A prime and recent example of this was the acquisition of Spain’s Barclays assets, which were bought by La Caixa in 2014 for £633m.

La Caixa, the second largest private bank in Spain, says the deal included 270 branches and approximately 555,000 clients. The deal set the grounds to bring in a further 4,000 private banking clients to the bank, representing approximately 2.6% in additional market share.

As of February 2015, CaixaBank Private Banking handles a portfolio of €50bn, mostly from local clients with average assets of €1m.

The bank’s current market share stands at 13%, with average annual growth of 11% in 2013. The bank also handles the fair amount of 326 UHNWIs.

Foreign interests

As many Spanish HNWIs have confidence in the five major domestic banks (Santander, La Caixa, BBVA, Bankinter and Sabadell) foreign private banks in the country are increasingly losing market share.

However, in January 2015, Mirabaud, a Swiss financial institution with more than 200 years’ experience in wealth management, asset management and intermediation, launched its operations in Spain.

In October 2014, Credit Suisse appointed at least five private bankers in Spain and has plans to hire more to "cope" with the increase in pace of economic growth in the country.

Miguel Matossian, chief executive officer of the firm’s Spanish unit, said in a press release: "The trend in the country is very positive, with the stock market up, new IPOs and private-equities funds investing.
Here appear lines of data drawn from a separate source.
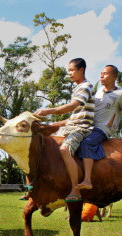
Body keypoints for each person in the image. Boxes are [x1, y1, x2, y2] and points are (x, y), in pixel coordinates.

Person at [35, 58, 95, 203]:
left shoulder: (85, 86)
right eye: (68, 70)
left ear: (82, 70)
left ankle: (76, 189)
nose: (69, 73)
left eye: (72, 70)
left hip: (81, 128)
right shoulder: (77, 88)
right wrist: (56, 124)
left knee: (64, 150)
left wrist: (49, 111)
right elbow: (73, 117)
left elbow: (72, 106)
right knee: (44, 144)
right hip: (72, 125)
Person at [77, 65, 122, 191]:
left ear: (114, 76)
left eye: (105, 73)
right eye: (101, 73)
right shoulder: (99, 90)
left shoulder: (120, 94)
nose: (101, 76)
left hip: (103, 129)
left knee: (87, 143)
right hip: (90, 126)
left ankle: (87, 180)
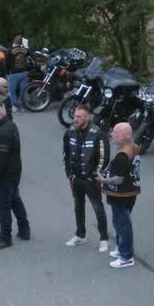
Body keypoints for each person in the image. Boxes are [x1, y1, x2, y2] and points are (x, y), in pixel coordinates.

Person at [0, 105, 30, 250]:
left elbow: (0, 159)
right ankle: (24, 230)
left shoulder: (3, 132)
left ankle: (5, 238)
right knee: (15, 200)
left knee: (2, 207)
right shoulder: (8, 125)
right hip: (12, 173)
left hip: (5, 175)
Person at [63, 104, 110, 251]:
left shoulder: (98, 133)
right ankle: (80, 235)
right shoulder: (70, 131)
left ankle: (104, 239)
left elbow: (104, 158)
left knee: (98, 208)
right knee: (78, 206)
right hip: (76, 178)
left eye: (79, 117)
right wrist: (69, 174)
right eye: (75, 116)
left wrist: (95, 175)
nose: (75, 119)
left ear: (87, 117)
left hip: (91, 180)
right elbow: (66, 154)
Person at [98, 122, 140, 268]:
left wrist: (102, 179)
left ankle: (126, 257)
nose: (112, 134)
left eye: (115, 132)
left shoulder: (123, 155)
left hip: (121, 195)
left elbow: (118, 179)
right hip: (131, 192)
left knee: (123, 225)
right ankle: (121, 248)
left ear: (125, 136)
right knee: (120, 222)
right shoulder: (133, 147)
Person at [7, 35, 30, 110]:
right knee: (23, 90)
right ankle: (24, 106)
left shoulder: (10, 50)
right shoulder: (25, 50)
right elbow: (30, 54)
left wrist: (7, 72)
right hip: (24, 72)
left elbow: (7, 63)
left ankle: (14, 106)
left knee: (12, 90)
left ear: (14, 41)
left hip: (14, 73)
We are seeing new wealth creation."

The Swiss giant nearly doubled client assets in Spain during the country’s recession, and its private banking and wealth management arm had $1.4trn assets under management as of June 2014.

Moving to a new model

An increasing number of Spanish HNWIs favour deeper engagement in interactions with wealth managers, firms and advisors, leading to an overall movement from discretionary to advisory models.

Most importantly the so-called ‘baby boomers’, that constitutes a large proportion of the Spanish HNWI wealth, presided over a period of rapid economic growth and are about to retire from active business life.

In this regard, traditional business models, based mainly on asset-management services, should shift to a new model that fits new clients’ needs. The leading products and services should be based on wealth planning, corporate and real estate advisory, and financial investment solutions.

Several private banks have tried to adopt innovative ways across digital platforms to engage with its valuable clients.

At CaixaBank, in some instances, the lender has adopted communication techniques used in social media, which their clients are accustomed to, and adapted them to private banking.

For instance, CaixaBank launched The Wall in 2012, based on the online Linea Abierta channel, which is a transactional platform. Customers can use The Wall to hold conversations with their advisers either via video calls or written messages.

This approach suits busy customers who may not have time to visit branches or to call advisers. New, secure technology allows them to complete, for example, Mifid-related documents online. It can also provide customers with new investment recommendations and customised portfolio tracking reports.

The Linea Abierta portal also provides a self-planner only for private banking customers, allowing them to simulate different scenarios for their own financial investments.

Juan Gandarias, general manager at CaixaBank Private Banking, tells PBI about the increasing importance of the technology element of the clients’ relationships.

"Undoubtedly, providing customers with greater control over their finances changes the nature of their relationship with their adviser, and in some instances, new technology enables clients to undertake some tasks without advisory assistance."

He adds, however, that "no matter how advanced technology platforms become, they cannot replace the trust placed in an expert adviser who delivers bespoke advice and expertise".